The morning after the shoot, Volandes shows me some of the footage he plans to use. We watch a patient with advanced Alzheimer’s being fed through a tube that has been surgically inserted into her stomach. An attendant uses a big syringe to clear the tube, then attaches a bag of thick fluid. Over the footage, Davis’s voice will say, Often, people hope tube feeding will help the patient live longer. But tube feeding has not been shown to prolong or improve the quality of life in advanced dementia. Tube feeding also does not stop saliva or food from going down the wrong way.

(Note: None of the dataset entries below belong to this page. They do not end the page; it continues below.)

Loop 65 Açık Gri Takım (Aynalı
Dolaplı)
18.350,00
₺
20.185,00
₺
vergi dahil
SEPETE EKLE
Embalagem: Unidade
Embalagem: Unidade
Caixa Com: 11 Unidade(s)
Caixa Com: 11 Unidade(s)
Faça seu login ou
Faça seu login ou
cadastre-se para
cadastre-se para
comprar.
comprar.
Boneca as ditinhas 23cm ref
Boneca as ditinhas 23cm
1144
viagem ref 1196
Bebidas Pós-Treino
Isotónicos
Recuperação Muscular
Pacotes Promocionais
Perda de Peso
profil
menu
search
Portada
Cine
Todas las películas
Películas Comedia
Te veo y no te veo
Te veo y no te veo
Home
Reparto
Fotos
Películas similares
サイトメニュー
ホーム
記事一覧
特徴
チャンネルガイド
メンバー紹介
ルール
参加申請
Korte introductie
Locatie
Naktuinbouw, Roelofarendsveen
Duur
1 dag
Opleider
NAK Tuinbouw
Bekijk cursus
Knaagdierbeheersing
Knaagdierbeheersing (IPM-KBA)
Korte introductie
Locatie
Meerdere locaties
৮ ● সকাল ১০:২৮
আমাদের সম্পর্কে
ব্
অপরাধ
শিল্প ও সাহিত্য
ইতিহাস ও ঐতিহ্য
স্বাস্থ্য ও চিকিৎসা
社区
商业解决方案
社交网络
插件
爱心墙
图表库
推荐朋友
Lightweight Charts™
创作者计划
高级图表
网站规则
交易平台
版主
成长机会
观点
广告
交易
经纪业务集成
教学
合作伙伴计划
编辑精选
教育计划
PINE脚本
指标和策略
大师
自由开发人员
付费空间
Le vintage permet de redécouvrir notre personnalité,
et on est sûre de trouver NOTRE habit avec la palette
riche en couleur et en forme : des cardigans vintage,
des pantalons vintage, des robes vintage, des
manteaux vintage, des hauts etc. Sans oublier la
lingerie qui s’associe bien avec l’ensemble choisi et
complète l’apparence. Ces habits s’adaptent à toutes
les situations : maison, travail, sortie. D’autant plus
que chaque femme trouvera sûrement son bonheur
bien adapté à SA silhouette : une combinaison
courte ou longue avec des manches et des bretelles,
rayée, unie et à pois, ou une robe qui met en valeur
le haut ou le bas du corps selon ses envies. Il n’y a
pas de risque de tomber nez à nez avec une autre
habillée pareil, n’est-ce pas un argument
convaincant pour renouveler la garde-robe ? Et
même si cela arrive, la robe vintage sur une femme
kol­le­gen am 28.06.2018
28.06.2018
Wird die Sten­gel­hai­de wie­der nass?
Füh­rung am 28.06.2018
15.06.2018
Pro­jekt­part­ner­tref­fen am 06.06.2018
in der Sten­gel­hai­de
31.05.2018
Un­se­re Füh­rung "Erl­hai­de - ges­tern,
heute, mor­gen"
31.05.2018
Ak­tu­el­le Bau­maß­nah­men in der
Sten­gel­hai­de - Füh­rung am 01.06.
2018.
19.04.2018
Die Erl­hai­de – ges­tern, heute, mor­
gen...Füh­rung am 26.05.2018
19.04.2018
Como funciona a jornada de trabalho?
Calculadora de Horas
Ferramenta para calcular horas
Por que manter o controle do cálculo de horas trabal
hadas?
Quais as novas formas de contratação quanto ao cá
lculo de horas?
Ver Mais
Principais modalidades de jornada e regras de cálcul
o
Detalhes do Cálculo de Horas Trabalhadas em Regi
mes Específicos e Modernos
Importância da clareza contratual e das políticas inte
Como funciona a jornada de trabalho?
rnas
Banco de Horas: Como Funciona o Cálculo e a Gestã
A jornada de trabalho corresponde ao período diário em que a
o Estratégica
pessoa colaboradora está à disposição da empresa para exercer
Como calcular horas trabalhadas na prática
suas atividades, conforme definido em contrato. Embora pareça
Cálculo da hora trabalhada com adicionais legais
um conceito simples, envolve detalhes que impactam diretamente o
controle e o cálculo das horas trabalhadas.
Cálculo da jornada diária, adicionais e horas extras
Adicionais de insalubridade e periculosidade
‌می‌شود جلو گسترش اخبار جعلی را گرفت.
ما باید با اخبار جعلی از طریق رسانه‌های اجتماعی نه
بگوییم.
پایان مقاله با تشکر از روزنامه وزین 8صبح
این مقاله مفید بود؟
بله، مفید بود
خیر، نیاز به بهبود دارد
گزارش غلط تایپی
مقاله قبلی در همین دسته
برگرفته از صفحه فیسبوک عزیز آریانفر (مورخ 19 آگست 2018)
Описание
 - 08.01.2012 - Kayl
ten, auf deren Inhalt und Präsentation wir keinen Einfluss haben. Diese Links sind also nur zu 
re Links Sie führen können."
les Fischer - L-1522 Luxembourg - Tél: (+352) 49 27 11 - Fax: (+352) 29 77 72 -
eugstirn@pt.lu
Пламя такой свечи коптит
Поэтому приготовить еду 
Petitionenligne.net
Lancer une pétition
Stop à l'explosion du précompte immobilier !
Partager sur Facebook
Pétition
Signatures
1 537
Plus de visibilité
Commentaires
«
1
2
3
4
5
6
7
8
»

Volandes is explaining to me that tube feeding is overused in elderly dementia patients, but my mind has floated back to 2009. My father’s disease, by then, had destroyed his ability to protect his airway when he swallowed; food, drink, and saliva ended up in his lungs. He coughed violently when he ate or drank. Doctors mentioned tube feeding as an option, and well-intentioned friends nudged us in that direction. But his friends had no real idea what tube feeding entailed, and neither did I, and neither did he.

“Let me ask you this,” Volandes says. “Suppose I’m having a conversation with you about whether your father would want this. And I said ‘feeding tube,’ and you’re thinking to yourself, Food, yeah, I could give food to my mom or dad. We just want to make sure that regardless of the way the gastroenterologist is presenting the procedure, the patient’s loved ones know this is what we’re talking about.”

Not long before my father died, I asked a hospice nurse about tube feeding. He told me, with grim clarity: “I think that would be cruel.” I remember that nurse with gratitude, because he was right. But “that would be cruel” was not a substitute for The Conversation.